RSI Cultura 04.05.2023, 10:24

L’esistenza di Kierkegaard fu di un uomo solitario, votato all’introspezione ed alla fuga da tutto. Molto fragile di salute, morì nel 1855 in seguito ad una caduta avvenuta in strada. Ricoverato al Friedriks Hospital di Copenaghen, se ne andò in quattro giorni per una lesione spinale ed emorragia cerebrale. Aveva 42 anni. Venne seppellito nella tomba di famiglia nel cimitero della città. Si dice che sulla sua lapide avrebbe voluto che si scrivesse come epitaffio “Questo singolo”, al fine di affermare la centralità della singola persona rispetto a tutto il resto, ma il suo desiderio non fu esaudito.

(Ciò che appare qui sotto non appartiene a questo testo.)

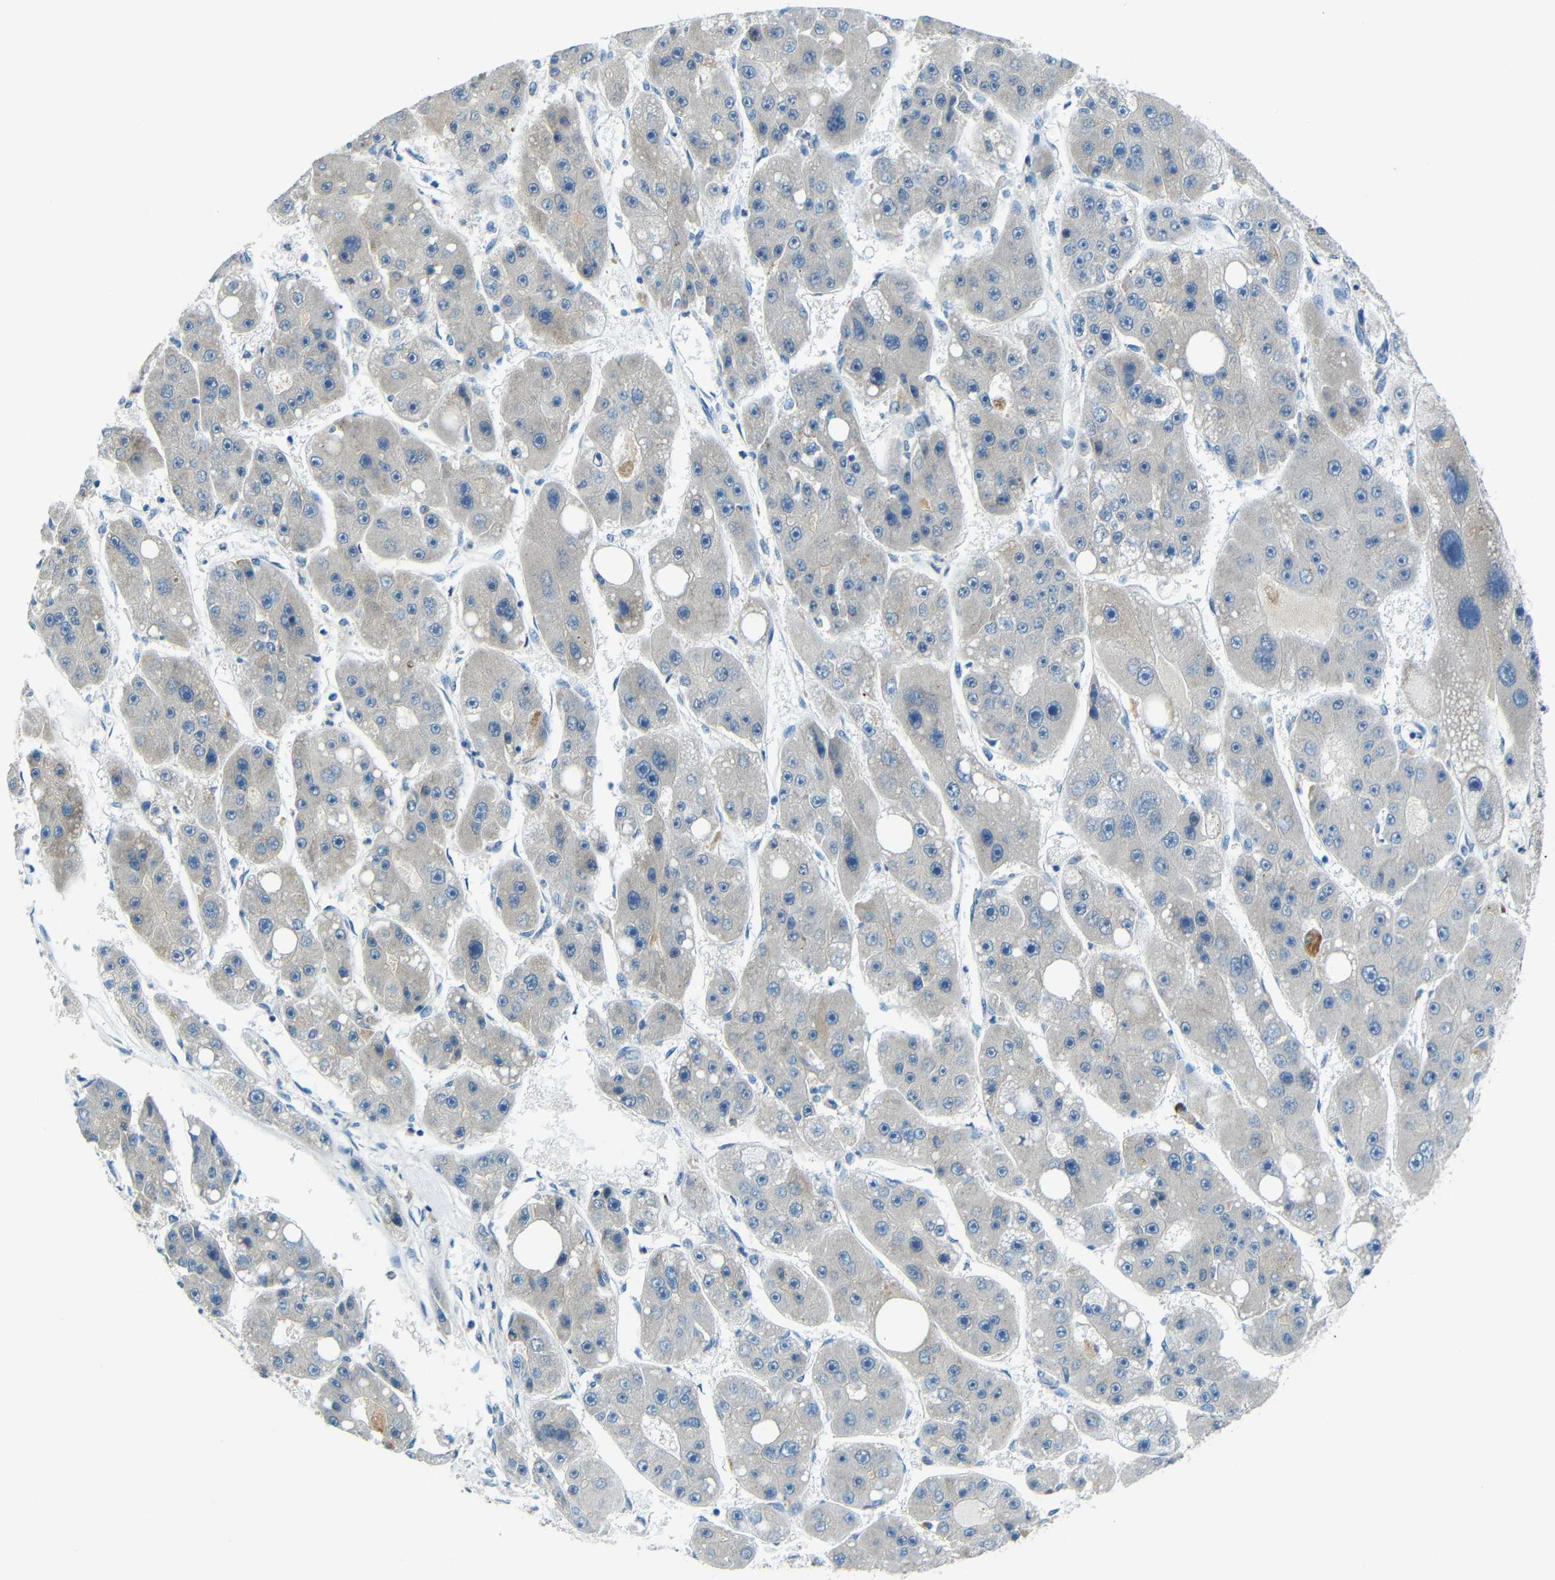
{"staining": {"intensity": "negative", "quantity": "none", "location": "none"}, "tissue": "liver cancer", "cell_type": "Tumor cells", "image_type": "cancer", "snomed": [{"axis": "morphology", "description": "Carcinoma, Hepatocellular, NOS"}, {"axis": "topography", "description": "Liver"}], "caption": "Histopathology image shows no protein staining in tumor cells of liver cancer (hepatocellular carcinoma) tissue. (Stains: DAB (3,3'-diaminobenzidine) IHC with hematoxylin counter stain, Microscopy: brightfield microscopy at high magnification).", "gene": "ANKRD22", "patient": {"sex": "female", "age": 61}}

Successivamente alla sua morte il suo pensiero fu definito esistenzialista seppure lui non abbia mai usato tale termine. Per l’esistenzialismo, corrente filosofica del XX secolo, l’esistenza precede l’essenza e l’uomo, in quanto singolo, può creare idee e valori universali. Sono tutti termini che non appaiono negli scritti di Kierkegaard. Il pensatore danese, al contrario degli esistenzialisti del XX secolo, riteneva sì la vita dell’uomo centrale, ma insieme pensava che ogni sua azione avesse una responsabilità di fronte a Dio, cosa che gli esistenzialisti rifiutavano. Per loro l’uomo risponde dell’esistenza soltanto innanzi a sé stesso. Per Kierkegaard, invece, ne risponde innanzi a Dio e al suo mistero.